Sur le terrain, il n’est pas rare de voir certains motocyclistes crier à l’abus des policiers.

Alerté du danger que constituent les engins à deux et à trois roues sur les routes, le gouvernement a fini par réagir. Depuis début mai, la police et la gendarmerie traquent et confisquent les motos et les triporteurs sur les grandes artères. L’opération est saluée, mais des abus sont également dénoncés par les usagers et certaines entreprises spécialisées dans la distribution de colis via des motos. Mais, pour les forces de l’ordre, il s’agit d’appliquer strictement les mesures prises.

Près de 400 motos et environ 300 triporteurs. C’est le nombre d’engins à deux ou à trois roues saisis et mis en fourrière par la police nationale à ce jour. Débutée la semaine dernière, l’opération de traque des motos et triporteurs semble avoir atteint sa vitesse de croisière. Selon une source à la préfecture de police, les services sont régulièrement assaillis par les propriétaires de ces engins motorisés, déclarés illégaux pour la plupart faute des papiers afférents. Le commissaire principal de police chargé de la police spéciale de la sécurité routière au ministère des Transports, Abdul Kader Touré, qui conduit cette action avec vigueur et détermination, a déployé ses hommes dans toutes les communes de la capitale économique. Et ils ne font pas de quartier. Cette opération est censée prendre fin début juin, c'est-à-dire après 30 jours de traque non stop.

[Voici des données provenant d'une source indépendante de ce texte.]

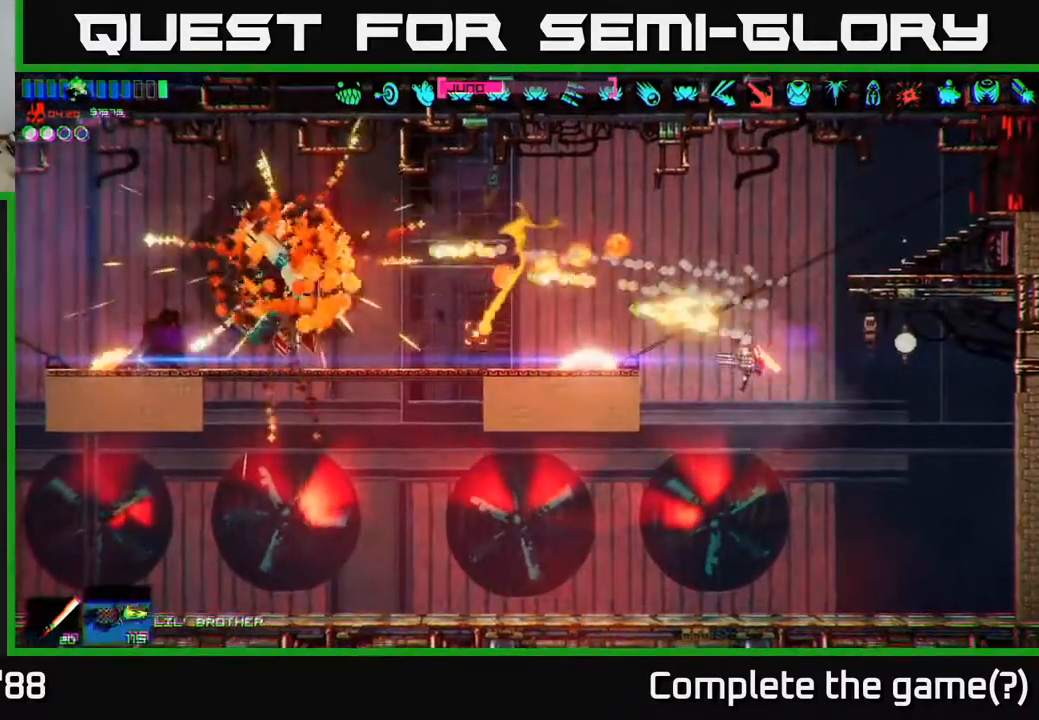
{"dt_ms": 500, "buttons": [], "left_stick": "left", "right_stick": "up-left", "events": [[117, "R2", "up"], [117, "left_stick", "left"], [200, "right_stick", "up-left"]]}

Indésirables ? Mais qu’on se détrompe, précise notre source à la préfecture de police, il ne s’agit pas d’interdire les motos ou même les triporteurs dans la ville d’Abidjan. Dans le premier cas, rappelle notre interlocuteur, toutes les motos saisies par la police l’ont été parce qu’il y avait soit un non port de casque de la part du conducteur, soit parce que ce dernier n’avait pas les papiers de son engin en règle. « Leurs motos leurs seront remises lorsqu’ils se seront mis en règle vis-à-vis de la loi », explique notre informateur. Qui souligne que des motos continuent de circuler dans la ville et que leur présence à Abidjan n’est absolument pas interdite. Cette action est par ailleurs consécutive à un communiqué du ministère des Transports. « Saisi de manière récurrente par  les populations abidjanaises du développement   depuis plusieurs semaines du transport de passagers et de marchandises par des engins à deux roues », les services du ministre Amadou Koné affirment avoir mené  des investigations « qui ont mis en évidence que les propriétaires de ces engins communément appelés mototaxis ne disposent d’aucune autorisation émanant de l’État ». Dans la même veine, il a été constaté au niveau du ministère des  Transports que les triporteurs se livraient au transport de marchandises en violation des textes. « Les  activités de transport de personnes ou de marchandises sont soumises à une autorisation préalable et à un régime particulier d’assurance », mentionne une note du ministre Amadou Koné. Qui insiste sur l’arrêt « immédiat » de ces pratiques « sous peine de voir leurs moyens de transport être mis en fourrière, sans préjudice des amendes et sanctions pénales prévues par les textes en vigueur ».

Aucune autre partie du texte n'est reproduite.